This Philly-area influencer promoted her businesses between motivational Christian messages. Now, she must pay customers more than $87,000.
Customers never received the credit-repair and app-creation services that the influencer, Dana Chanel, advertised, state authorities say.
A Philadelphia-area social media influencer has been ordered to pay more than $87,000 to dozens of customers who paid for credit repair and other services that she promoted but did not deliver.
The restitution payments are part of a settlement agreement reached between the Pennsylvania Attorney General’s Office and a South Jersey woman named Casey Olivera, who is better known as Dana Chanel to her 1.1 million Instagram followers.
“Advertising in today’s world has changed, and people trust personalities they follow online to promote desirable goods,” Attorney General Michelle Henry said in a statement. “In these cases, consumers were misled by the influencer and businesses that did not deliver on purchases.”
Neither Olivera, who has described herself as a Christian tech entrepreneur, nor her attorney, Michael van der Veen, who has represented former President Donald Trump, returned several requests for comment by The Inquirer.
The settlement, announced Tuesday, ends a two-years-long legal battle that began when then-Attorney General Josh Shapiro filed a lawsuit against Olivera in November 2021.
“Dana Chanel built a following online by presenting herself as a Black woman-owned small business success story,” Shapiro, now Pennsylvania’s governor, said in a statement at the time. “She advertised the products of her companies as a way for other Black small business owners to achieve what she did.
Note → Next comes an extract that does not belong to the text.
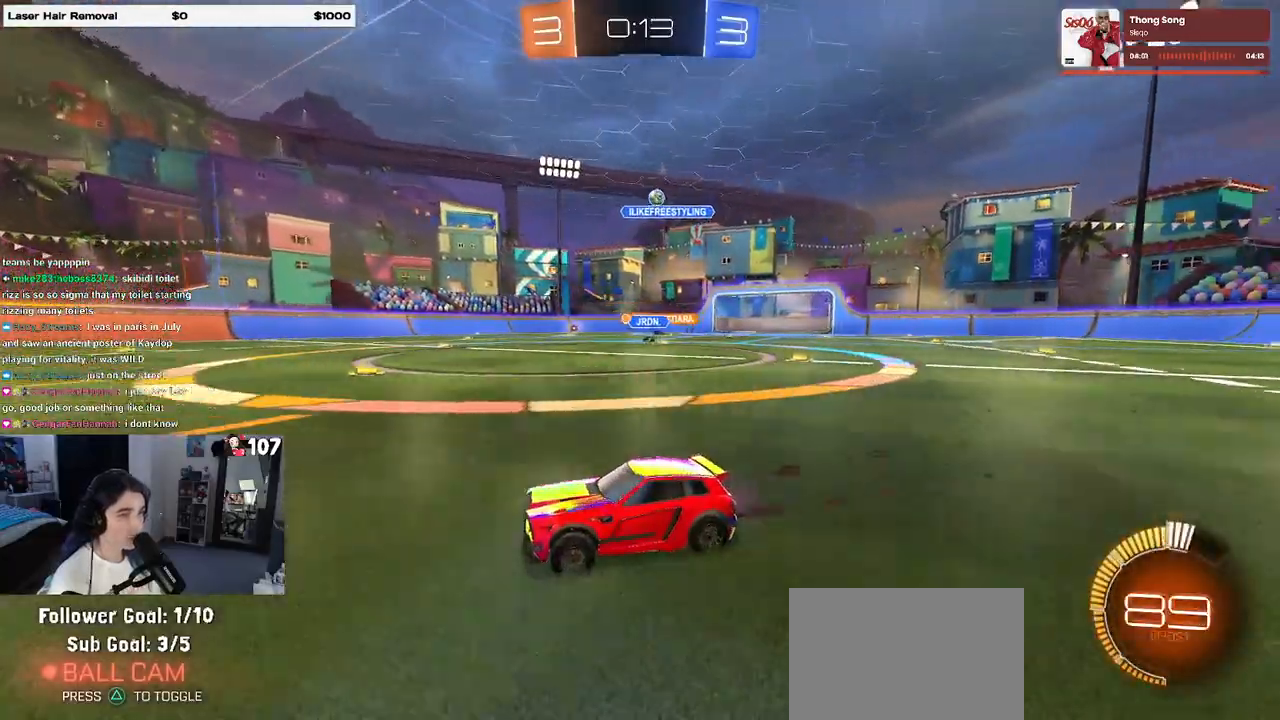
{"buttons": [], "left_stick": "center", "right_stick": "center", "events": [[417, "left_stick", "center"]]}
Then, she ripped off the same community she claimed to care about.”
On her platforms, Olivera, of Sewell, Gloucester County, promoted two businesses, Defendant Credit Exterminators, Inc., a credit repair company, and Alakazam Apps, a mobile app developer, both of which she co-owned with relatives, according to court documents.
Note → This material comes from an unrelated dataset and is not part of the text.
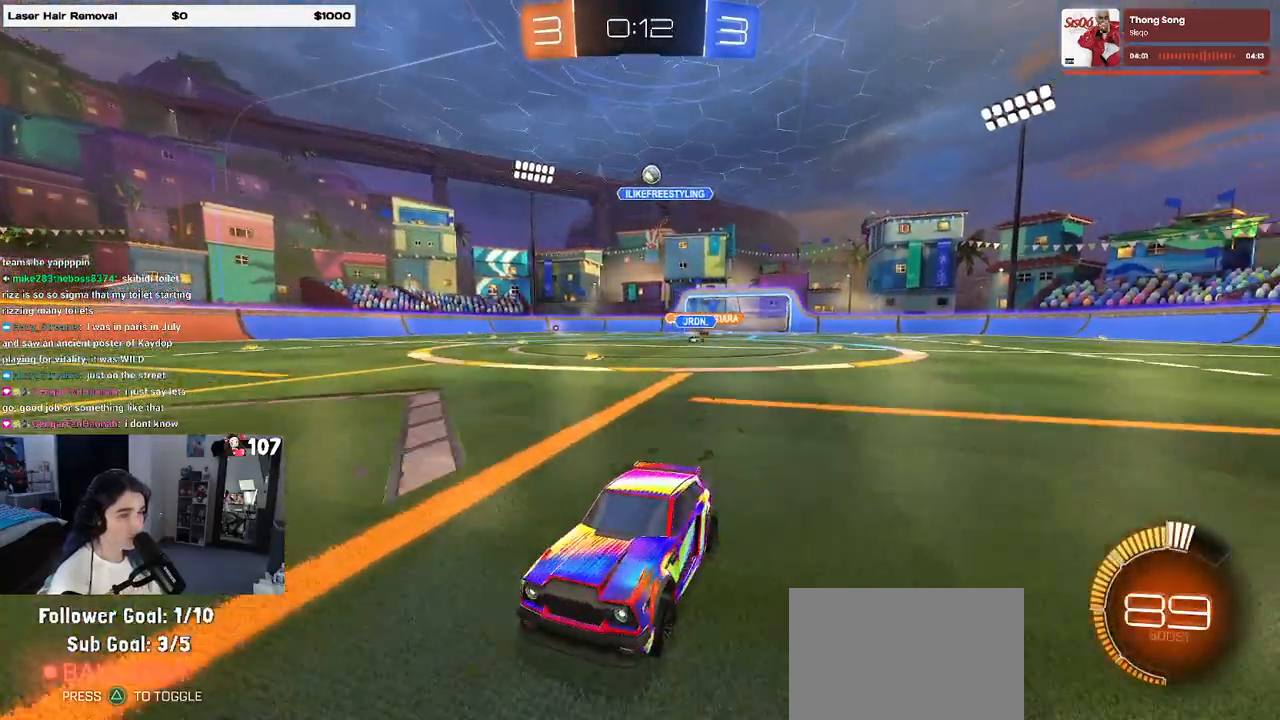
{"buttons": [], "left_stick": "center", "right_stick": "center", "events": [[100, "left_stick", "left"], [483, "left_stick", "center"]]}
But customers of those businesses did not always get what they paid for, state prosecutors said.
Several customers of Defendant Credit Exterminators reported to the state that they paid about $2,000 apiece or more for credit coaching and monitoring, resolution of delinquent credit accounts, and other repair services. According to the complaints, detailed in the state’s lawsuit, they never received the services or a refund.
Alakazam Apps customers, including small-business owners and nonprofit executives, paid up to $2,000 each for the creation of custom apps they never received. One customer said she called the company more than 10 times, according to the lawsuit, but never heard back or got a refund.
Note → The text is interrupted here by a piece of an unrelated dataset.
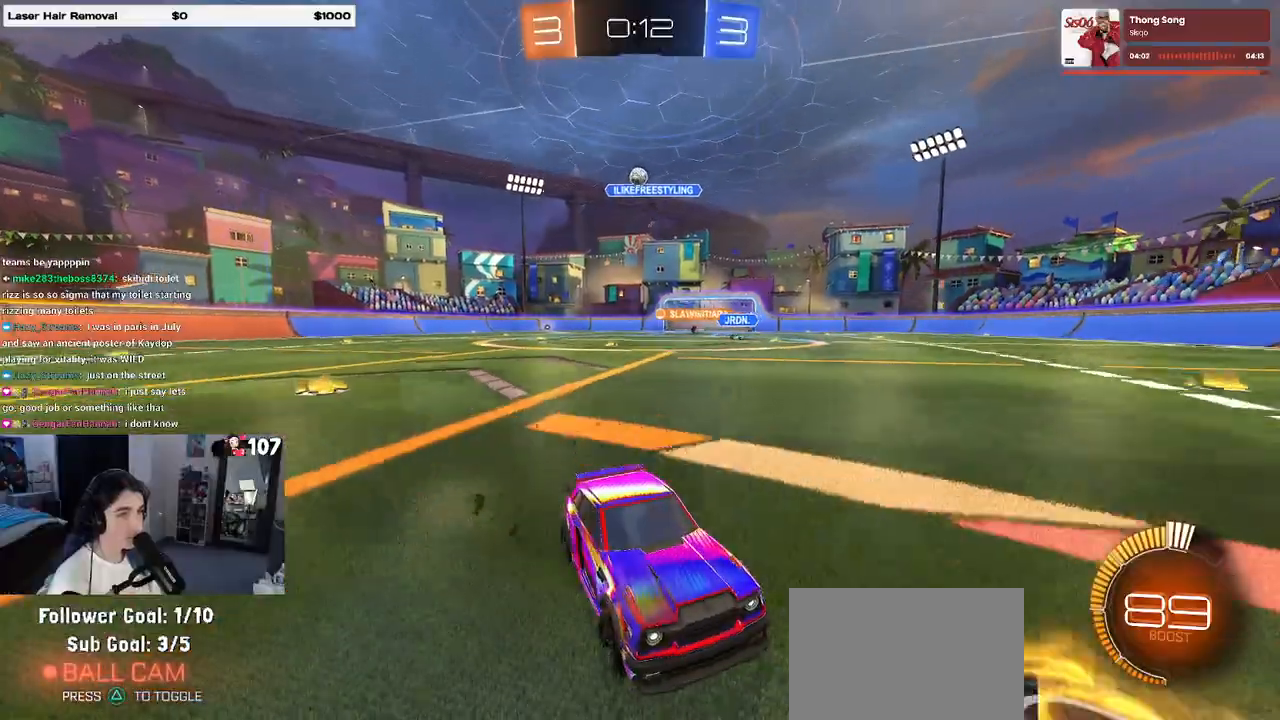
{"buttons": [], "left_stick": "right", "right_stick": "center", "events": [[33, "left_stick", "right"], [50, "SQUARE", "down"], [333, "SQUARE", "up"]]}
By misleading customers, Olivera violated state consumer protection laws, Henry said, and can no longer advertise or sell credit-repair or mobile-app services.
As her persona Dana Chanel, Olivera still promotes a wide array of other products, including a “heavy metal detox spray” which she sprays into her children’s mouths and “instant life insurance coverage for as low as $1 dollar per day.”
As of 2019, when The Inquirer profiled Olivera, Olivera was running at least five companies out of her North Philadelphia headquarters: Sprinkle of Jesus, which offered prayers, sermons, and other inspirational messages; Curl Bible, an online beauty store; Jumping Jack Taxes, which provided tax service; Alakazam, the app developer; and Earn, which state prosecutors would later say replaced Credit Exterminators in name but continued to offer the same services.
The Middletown, Del., native was also growing her Instagram following, which at the time numbered fewer than 680,000.
Olivera told a reporter then that she found God years earlier “while she was working the front desk at a strip club in town, which she won’t identify,” the article read. Olivera said that she was also motivated by another higher purpose — the desire to help Black communities build intergenerational wealth through tech entrepreneurship.
“Money is the last thing, what we need to have is this power. And we only have power in what society deems a financial asset, and it’s data,” she told The Inquirer in 2019. “It’s how fast can I talk to you before the enemy does.”
According to the terms of Tuesday’s settlement, Olivera and her two companies, which she co-owned with her father and sister, must pay a total of more than $120,000 — about $87,000 in restitution, $31,000 in legal costs, and $6,000 in civil penalties.